DRIFT: Dual-Representation Inter-Fusion Transformer for Automated Driving Perception with 4D Radar Point Clouds
Siqi Pei, Andras Palffy, Dariu Gavrila
AI summary
Problem
4D radar point clouds are significantly sparser and noisier than LiDAR data, making it difficult for traditional single-representation models to capture both the fine-grained local details and coarse-grained global context required for accurate automated driving perception.
Approach
The authors propose DRIFT, a dual-path transformer model that processes raw radar points and pillar-voxelized data in parallel, intertwining them at multiple stages via novel feature-sharing blocks to fuse local and global representations.
Key results
- 52.6% mAP on View-of-Delft detection dataset
- Surpasses baselines in 3D object detection and free-road segmentation
- Validated on public and large-scale proprietary radar datasets
- Novel feature-sharing blocks enable effective bi-directional local-global fusion
Why it matters
Provides a robust, low-cost alternative to LiDAR for automated driving perception, particularly improving reliability in adverse weather and low-light conditions.
Abstract
4D radars, which provide 3D point cloud data along with Doppler velocity, are attractive components of modern automated driving systems due to their low cost and robustness under adverse weather conditions.

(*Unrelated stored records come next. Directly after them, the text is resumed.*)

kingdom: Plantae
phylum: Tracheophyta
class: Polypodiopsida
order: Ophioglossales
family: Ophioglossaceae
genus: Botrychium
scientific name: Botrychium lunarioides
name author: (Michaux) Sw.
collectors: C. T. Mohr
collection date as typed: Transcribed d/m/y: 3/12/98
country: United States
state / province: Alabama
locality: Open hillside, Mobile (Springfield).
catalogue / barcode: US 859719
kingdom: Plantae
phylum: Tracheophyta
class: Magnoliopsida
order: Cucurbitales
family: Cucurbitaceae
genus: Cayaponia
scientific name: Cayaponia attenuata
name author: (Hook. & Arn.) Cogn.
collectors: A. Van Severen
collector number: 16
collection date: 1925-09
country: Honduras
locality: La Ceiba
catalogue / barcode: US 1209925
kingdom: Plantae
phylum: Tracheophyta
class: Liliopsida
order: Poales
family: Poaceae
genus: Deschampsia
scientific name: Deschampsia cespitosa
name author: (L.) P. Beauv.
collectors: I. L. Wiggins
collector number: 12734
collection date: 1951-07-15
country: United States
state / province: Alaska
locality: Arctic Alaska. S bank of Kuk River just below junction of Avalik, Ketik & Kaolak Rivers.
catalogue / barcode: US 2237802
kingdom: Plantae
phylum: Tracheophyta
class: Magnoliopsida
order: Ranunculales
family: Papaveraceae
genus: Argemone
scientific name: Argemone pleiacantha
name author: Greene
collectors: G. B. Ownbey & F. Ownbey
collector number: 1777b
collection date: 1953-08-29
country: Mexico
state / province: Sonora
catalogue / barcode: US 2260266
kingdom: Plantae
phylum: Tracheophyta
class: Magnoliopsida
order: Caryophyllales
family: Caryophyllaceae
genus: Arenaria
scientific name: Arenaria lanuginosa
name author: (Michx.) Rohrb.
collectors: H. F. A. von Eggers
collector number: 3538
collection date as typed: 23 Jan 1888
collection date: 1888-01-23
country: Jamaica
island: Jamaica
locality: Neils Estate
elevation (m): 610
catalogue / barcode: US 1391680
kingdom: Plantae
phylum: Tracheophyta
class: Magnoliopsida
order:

However, they provide a significantly lower point cloud density than LiDAR sensors. This makes it important to exploit not only local but also global contextual scene information. This paper proposes DRIFT, a model that effectively captures and fuses both local and global contexts through a dual-path architecture. The model incorporates a point path to aggregate fine-grained local features and a pillar path to encode coarse-grained global features. These two parallel paths are intertwined via novel feature-sharing layers at multiple stages, enabling full utilization of both representations. DRIFT is evaluated on the widely used View-of-Delft (VoD) dataset [1] and a proprietary internal dataset. It outperforms the baselines on the tasks of object detection and/or free road estimation. For example, DRIFT achieves a mean average precision (mAP) of 52.6% (compared to, say, 45.4% of CenterPoint [2]) on the VoD dataset.